> _Extracted records_:
◇ ◇ ◇ ◇

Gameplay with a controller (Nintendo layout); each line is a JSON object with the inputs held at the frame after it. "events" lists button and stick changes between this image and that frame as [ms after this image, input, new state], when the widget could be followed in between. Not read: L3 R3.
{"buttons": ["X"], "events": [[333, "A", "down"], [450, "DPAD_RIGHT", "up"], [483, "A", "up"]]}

◇ ◇ ◇ ◇

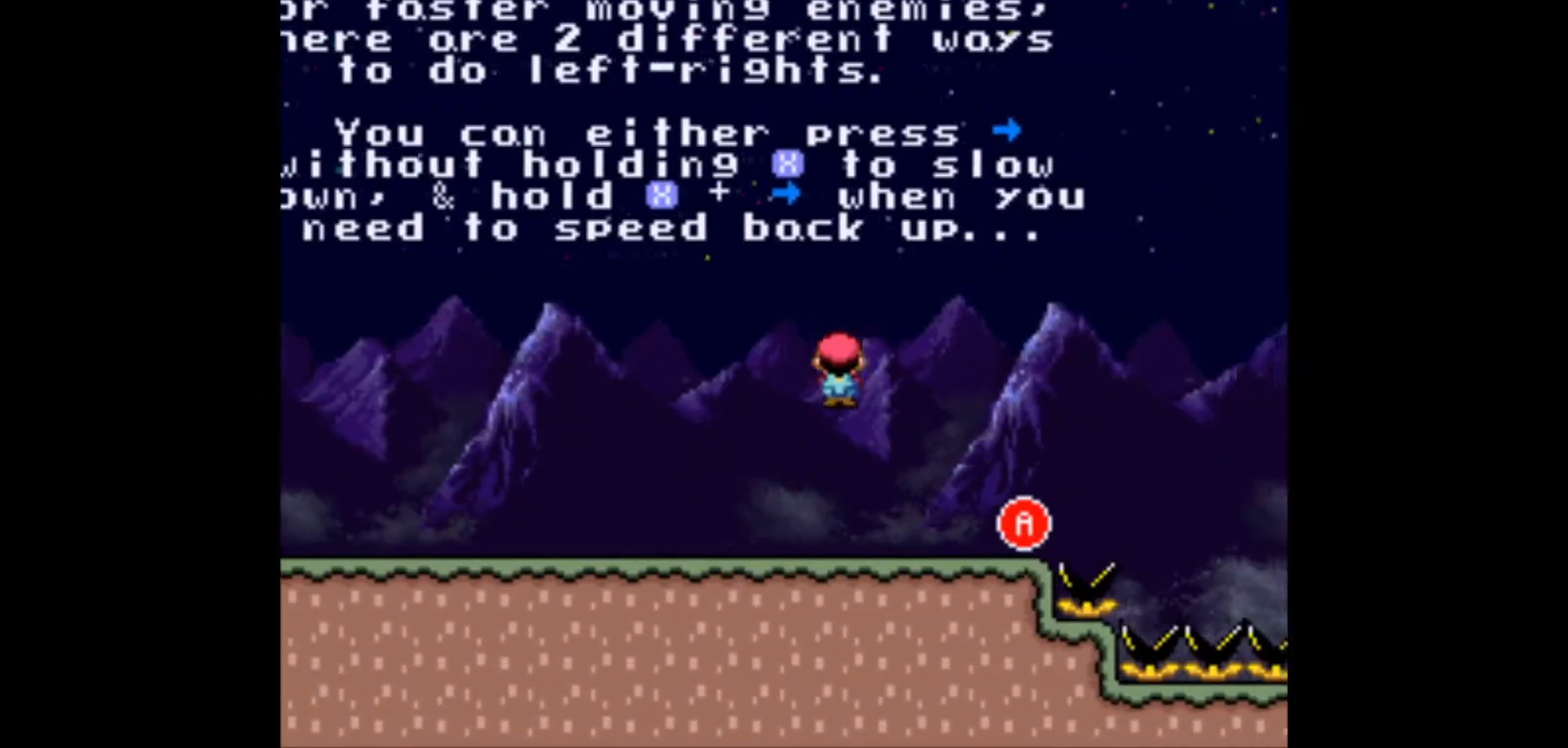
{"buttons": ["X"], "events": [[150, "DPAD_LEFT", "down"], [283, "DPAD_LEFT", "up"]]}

◇ ◇ ◇ ◇

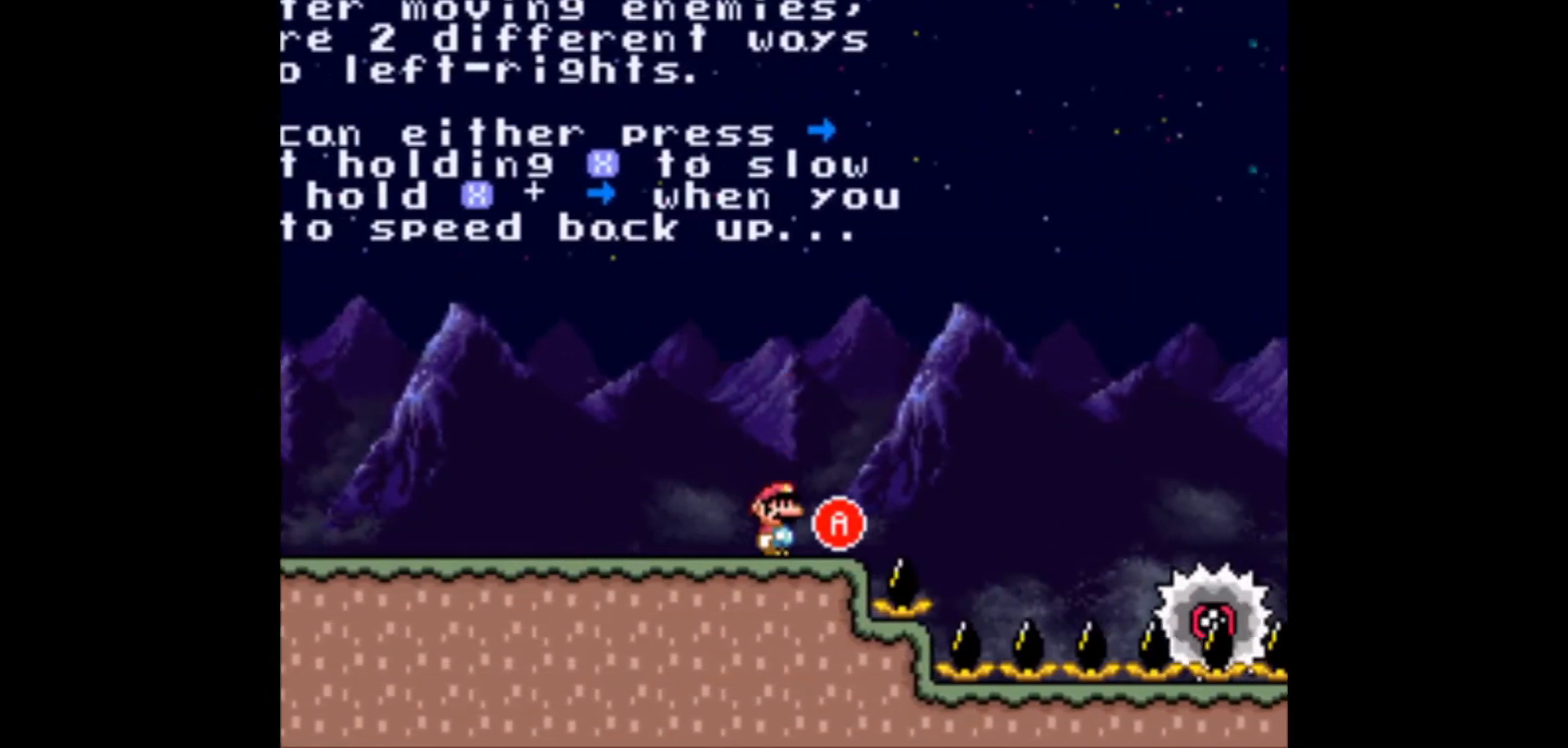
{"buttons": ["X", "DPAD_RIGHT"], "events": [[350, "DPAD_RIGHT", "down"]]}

◇ ◇ ◇ ◇

Scan the listing above for the word "buttons" and copy every line that holds it.

{"buttons": ["X"], "events": [[333, "A", "down"], [450, "DPAD_RIGHT", "up"], [483, "A", "up"]]}
{"buttons": ["X"], "events": [[150, "DPAD_LEFT", "down"], [283, "DPAD_LEFT", "up"]]}
{"buttons": ["X", "DPAD_RIGHT"], "events": [[350, "DPAD_RIGHT", "down"]]}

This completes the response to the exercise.